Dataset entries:
[Start of Attachment]
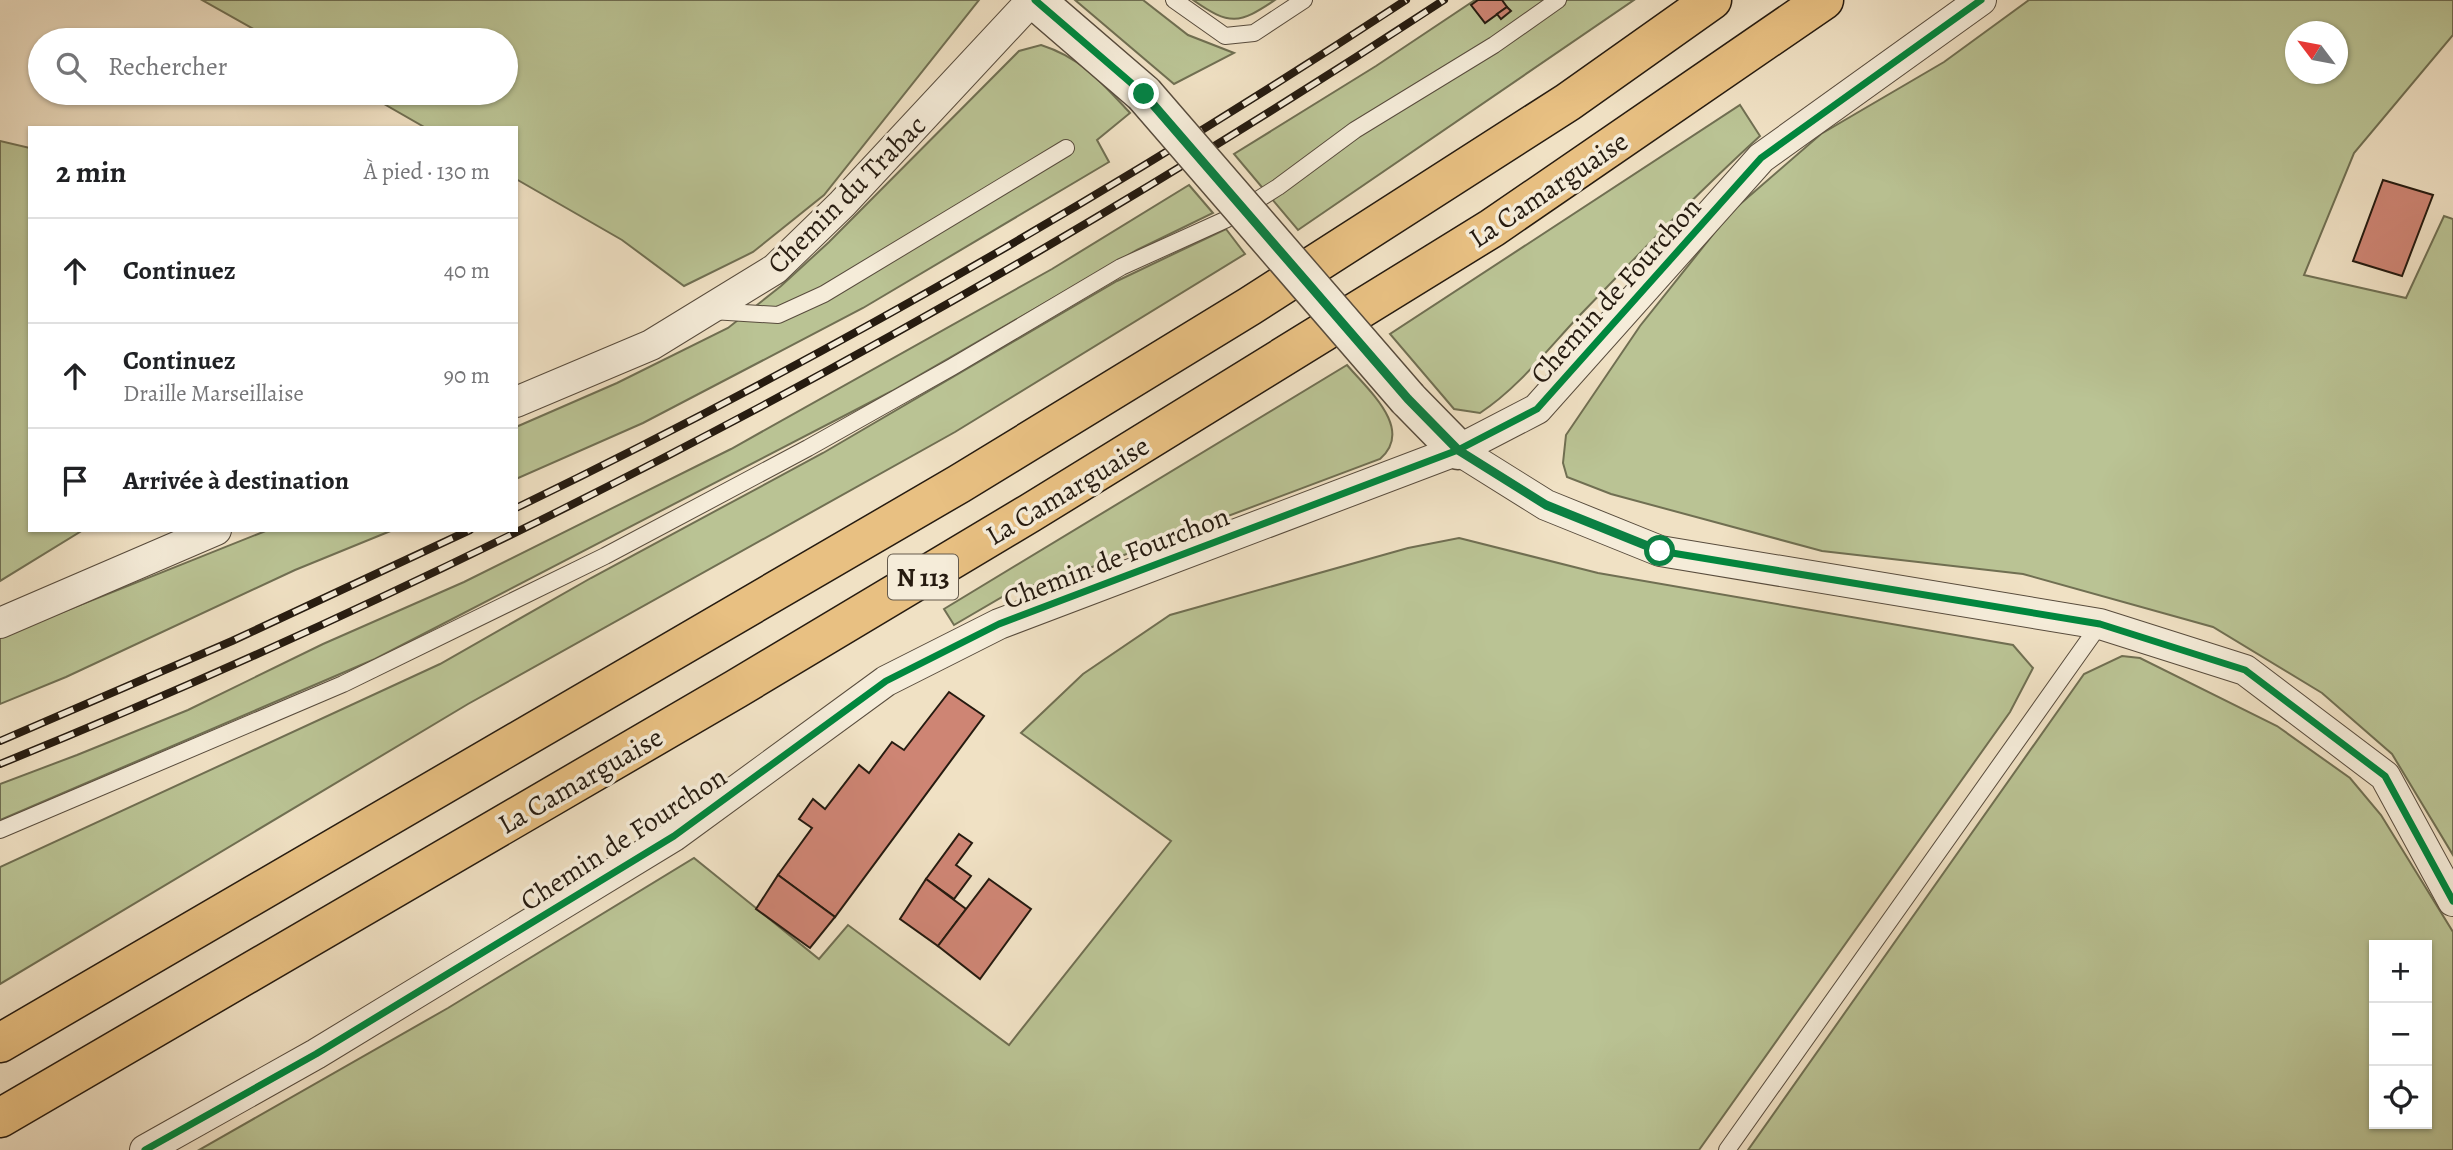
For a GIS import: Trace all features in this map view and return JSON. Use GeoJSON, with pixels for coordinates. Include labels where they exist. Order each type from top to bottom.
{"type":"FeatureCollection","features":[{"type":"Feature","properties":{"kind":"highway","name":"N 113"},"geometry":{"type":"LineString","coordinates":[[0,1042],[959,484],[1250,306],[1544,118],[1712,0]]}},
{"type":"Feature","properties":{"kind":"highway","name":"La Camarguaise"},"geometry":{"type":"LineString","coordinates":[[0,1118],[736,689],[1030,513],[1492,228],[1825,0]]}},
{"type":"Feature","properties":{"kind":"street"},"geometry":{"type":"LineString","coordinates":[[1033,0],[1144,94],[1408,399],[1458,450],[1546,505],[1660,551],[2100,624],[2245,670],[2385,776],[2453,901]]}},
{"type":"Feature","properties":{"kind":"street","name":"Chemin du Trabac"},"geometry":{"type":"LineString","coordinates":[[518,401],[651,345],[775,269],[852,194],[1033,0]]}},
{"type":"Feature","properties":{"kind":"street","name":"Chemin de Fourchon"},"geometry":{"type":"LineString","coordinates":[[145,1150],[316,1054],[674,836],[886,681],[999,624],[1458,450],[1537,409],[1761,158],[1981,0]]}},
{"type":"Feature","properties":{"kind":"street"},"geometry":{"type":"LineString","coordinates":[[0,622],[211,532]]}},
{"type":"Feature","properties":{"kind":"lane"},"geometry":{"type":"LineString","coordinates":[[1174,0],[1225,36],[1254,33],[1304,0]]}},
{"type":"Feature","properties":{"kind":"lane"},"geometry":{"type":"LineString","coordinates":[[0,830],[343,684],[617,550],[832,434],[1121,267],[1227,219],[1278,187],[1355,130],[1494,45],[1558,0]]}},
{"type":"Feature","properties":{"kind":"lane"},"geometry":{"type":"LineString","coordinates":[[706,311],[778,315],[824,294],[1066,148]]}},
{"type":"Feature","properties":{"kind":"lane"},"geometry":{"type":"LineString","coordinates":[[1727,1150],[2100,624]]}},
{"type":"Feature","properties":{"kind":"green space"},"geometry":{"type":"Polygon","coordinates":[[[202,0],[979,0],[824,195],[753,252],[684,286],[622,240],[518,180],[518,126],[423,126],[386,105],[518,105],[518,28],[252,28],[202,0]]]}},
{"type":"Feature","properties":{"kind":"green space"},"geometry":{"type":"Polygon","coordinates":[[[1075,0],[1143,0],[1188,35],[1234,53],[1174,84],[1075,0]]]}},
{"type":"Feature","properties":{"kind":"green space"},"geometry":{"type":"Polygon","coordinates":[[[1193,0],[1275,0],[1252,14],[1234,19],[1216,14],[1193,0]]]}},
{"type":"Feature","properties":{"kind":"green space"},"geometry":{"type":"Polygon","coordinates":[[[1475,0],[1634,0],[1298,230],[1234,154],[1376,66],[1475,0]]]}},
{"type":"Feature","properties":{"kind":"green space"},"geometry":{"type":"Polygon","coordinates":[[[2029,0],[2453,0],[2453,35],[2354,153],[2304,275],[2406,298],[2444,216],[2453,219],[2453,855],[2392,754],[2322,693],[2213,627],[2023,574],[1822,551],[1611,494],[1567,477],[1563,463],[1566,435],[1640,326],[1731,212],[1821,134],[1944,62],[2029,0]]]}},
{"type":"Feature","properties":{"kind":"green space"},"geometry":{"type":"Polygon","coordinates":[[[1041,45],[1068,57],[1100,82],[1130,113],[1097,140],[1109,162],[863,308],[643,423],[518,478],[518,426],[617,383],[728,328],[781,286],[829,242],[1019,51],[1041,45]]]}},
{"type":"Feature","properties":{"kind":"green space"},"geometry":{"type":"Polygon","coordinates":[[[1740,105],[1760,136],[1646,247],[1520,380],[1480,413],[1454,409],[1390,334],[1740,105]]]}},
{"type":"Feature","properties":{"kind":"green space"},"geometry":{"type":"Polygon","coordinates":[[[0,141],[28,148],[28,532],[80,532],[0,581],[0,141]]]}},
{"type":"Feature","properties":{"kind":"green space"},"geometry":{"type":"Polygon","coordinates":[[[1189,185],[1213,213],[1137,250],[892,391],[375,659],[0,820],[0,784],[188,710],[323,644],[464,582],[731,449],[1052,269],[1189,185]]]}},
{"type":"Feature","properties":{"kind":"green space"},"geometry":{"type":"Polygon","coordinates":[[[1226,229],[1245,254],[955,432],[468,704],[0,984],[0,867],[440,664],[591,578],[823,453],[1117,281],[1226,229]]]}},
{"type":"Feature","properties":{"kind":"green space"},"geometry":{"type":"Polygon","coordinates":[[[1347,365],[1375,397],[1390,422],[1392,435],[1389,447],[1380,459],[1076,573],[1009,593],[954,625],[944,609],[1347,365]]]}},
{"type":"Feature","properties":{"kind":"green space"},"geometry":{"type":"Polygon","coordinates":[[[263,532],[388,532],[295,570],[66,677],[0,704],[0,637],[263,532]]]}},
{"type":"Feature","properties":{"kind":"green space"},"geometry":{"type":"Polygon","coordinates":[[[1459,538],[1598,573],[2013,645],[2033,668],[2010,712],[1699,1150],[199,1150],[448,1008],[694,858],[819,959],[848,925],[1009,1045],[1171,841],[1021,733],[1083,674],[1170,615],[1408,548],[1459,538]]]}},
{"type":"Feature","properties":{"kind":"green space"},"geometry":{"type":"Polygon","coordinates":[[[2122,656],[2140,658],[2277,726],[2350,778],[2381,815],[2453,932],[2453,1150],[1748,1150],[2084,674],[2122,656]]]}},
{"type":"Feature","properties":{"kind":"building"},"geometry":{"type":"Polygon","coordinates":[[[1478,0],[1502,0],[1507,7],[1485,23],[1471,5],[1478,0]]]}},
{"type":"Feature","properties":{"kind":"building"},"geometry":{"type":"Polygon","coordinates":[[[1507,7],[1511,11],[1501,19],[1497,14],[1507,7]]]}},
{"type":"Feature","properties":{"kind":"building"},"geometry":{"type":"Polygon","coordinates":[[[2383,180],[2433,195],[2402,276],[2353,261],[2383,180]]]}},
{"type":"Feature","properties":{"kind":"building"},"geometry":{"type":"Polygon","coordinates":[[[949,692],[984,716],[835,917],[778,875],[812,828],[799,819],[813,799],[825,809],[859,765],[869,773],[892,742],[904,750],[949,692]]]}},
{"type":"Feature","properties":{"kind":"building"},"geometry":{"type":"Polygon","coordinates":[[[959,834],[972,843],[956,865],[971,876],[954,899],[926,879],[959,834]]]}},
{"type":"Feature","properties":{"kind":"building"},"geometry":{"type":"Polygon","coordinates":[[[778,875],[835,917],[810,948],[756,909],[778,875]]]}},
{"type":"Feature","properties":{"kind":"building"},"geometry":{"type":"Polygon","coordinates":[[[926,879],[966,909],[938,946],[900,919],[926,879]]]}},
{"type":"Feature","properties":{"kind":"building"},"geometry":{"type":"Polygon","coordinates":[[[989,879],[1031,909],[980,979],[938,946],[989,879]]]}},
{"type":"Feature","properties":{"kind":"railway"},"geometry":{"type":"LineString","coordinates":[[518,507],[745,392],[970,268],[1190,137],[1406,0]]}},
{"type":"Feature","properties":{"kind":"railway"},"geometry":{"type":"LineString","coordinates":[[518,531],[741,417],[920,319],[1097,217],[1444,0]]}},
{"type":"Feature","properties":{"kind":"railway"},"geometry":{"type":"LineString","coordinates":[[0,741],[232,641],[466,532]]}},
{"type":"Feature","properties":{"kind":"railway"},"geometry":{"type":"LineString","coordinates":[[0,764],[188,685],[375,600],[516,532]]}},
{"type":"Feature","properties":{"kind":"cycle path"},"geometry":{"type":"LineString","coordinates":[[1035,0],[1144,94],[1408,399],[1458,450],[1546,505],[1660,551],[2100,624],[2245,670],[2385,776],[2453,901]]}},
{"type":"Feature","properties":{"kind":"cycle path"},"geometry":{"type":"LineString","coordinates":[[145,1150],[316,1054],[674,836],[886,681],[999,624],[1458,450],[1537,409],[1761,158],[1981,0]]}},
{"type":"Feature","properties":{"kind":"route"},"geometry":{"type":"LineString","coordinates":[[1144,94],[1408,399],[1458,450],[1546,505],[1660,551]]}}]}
[End of Attachment]
[Start of Attachment]
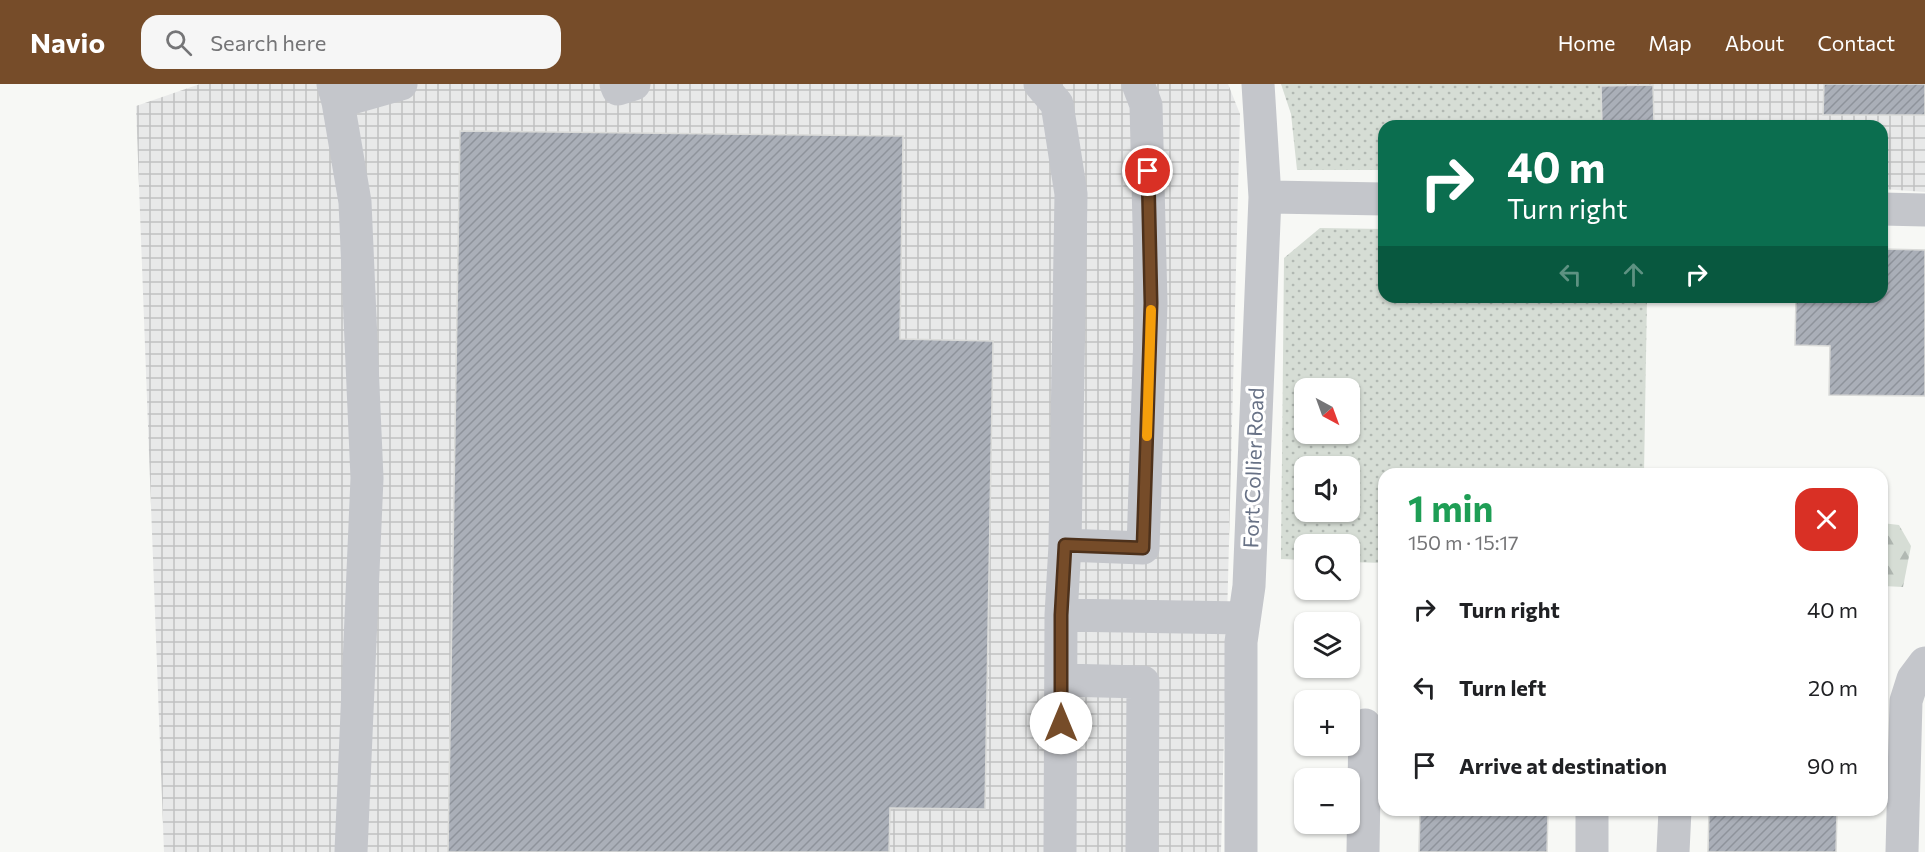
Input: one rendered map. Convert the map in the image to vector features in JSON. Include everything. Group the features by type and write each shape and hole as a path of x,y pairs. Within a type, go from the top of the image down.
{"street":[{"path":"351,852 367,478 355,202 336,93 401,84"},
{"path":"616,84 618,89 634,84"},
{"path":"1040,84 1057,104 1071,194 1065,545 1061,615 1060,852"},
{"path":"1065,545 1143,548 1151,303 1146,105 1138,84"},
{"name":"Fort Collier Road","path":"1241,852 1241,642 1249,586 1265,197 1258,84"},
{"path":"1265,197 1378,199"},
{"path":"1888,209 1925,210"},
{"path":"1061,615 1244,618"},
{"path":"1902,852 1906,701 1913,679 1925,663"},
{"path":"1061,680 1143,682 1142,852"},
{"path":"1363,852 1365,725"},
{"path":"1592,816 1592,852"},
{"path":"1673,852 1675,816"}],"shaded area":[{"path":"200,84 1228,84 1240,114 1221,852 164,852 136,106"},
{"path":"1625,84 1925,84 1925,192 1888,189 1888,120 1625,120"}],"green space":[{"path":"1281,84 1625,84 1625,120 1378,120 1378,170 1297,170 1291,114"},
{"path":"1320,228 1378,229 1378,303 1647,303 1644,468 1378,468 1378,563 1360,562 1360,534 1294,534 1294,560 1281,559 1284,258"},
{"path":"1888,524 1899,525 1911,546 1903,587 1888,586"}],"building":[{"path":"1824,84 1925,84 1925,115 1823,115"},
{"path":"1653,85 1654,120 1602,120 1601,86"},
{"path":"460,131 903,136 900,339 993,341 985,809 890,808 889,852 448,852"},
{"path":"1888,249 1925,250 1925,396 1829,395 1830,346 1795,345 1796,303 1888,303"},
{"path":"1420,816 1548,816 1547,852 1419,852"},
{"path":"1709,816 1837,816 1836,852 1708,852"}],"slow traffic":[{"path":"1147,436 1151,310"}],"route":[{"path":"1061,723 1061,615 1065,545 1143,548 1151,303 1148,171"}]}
[End of Attachment]
#### WHAT TO DO:
The expected answer is a copy of every line in the entries that holds the word "lane".

#### RESULT FOR THIS EXERCISE:
{"type":"Feature","properties":{"kind":"lane"},"geometry":{"type":"LineString","coordinates":[[1174,0],[1225,36],[1254,33],[1304,0]]}},
{"type":"Feature","properties":{"kind":"lane"},"geometry":{"type":"LineString","coordinates":[[0,830],[343,684],[617,550],[832,434],[1121,267],[1227,219],[1278,187],[1355,130],[1494,45],[1558,0]]}},
{"type":"Feature","properties":{"kind":"lane"},"geometry":{"type":"LineString","coordinates":[[706,311],[778,315],[824,294],[1066,148]]}},
{"type":"Feature","properties":{"kind":"lane"},"geometry":{"type":"LineString","coordinates":[[1727,1150],[2100,624]]}},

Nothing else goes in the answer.